Animal feed produced in Germany that was contaminated with dioxins – toxic chemicals produced as a by-product of industrial processes – have been imported to France and Denmark, according to news reports.
German authorities closed nearly 5000 farms and culled thousands of chickens across the country last week after the birds ate contaminated feed. The toxins were passed on to the birds’ eggs, and these tainted eggs were exported to Holland and the UK.
The European Commission said tests on the eggs showed dioxin levels at 0.23 picograms per gram of fat – well below the maximum level allowed of 3 picograms per gram of fat. But contaminated fat made by a chemical company based near Hamburg has now found its way into feed into France and Denmark.

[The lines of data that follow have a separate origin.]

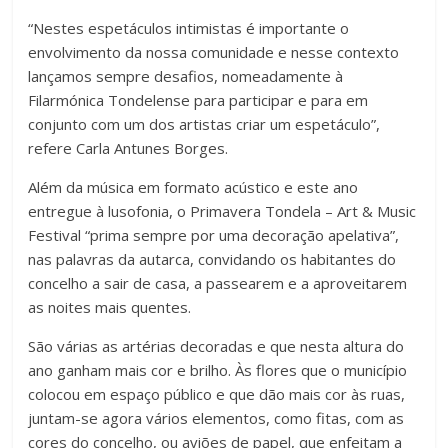
“Nestes espetáculos intimistas é importante o
envolvimento da nossa comunidade e nesse contexto
lançamos sempre desafios, nomeadamente à
Filarmónica Tondelense para participar e para em
conjunto com um dos artistas criar um espetáculo”,
refere Carla Antunes Borges.
Além da música em formato acústico e este ano
entregue à lusofonia, o Primavera Tondela – Art & Music
Festival “prima sempre por uma decoração apelativa”,
nas palavras da autarca, convidando os habitantes do
concelho a sair de casa, a passearem e a aproveitarem
as noites mais quentes.
São várias as artérias decoradas e que nesta altura do
ano ganham mais cor e brilho. Às flores que o município
colocou em espaço público e que dão mais cor às ruas,
juntam-se agora vários elementos, como fitas, com as
cores do concelho, ou aviões de papel, que enfeitam a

“In the case in France… apparently the concentration of dioxin was lower that the maximum authorised concentration allowed in EU law for animal feed, says Frederic Vincent, spokesman for consumer commissioner John Dalli. Iise Aigner, German federal agricultural minister accused feed producers of “acting irresponsibly and unscrupulously” and warned of “serious consequences”. She urged the industry come up with “tough new regulations”.
The Commission has also called for improvements in monitoring by the food production sector “either voluntarily or by legislation”. It wants wants a new system of strict segregation between fats for industrial use and fats destined for food production.
Conservative agriculture spokesman in the European Parliament, Richard Ashworth MEP, called for greater traceability of products.
“There should be far more effective traceability systems set up, which would allow products to be traced directly in the case of a scare such as this,” he said.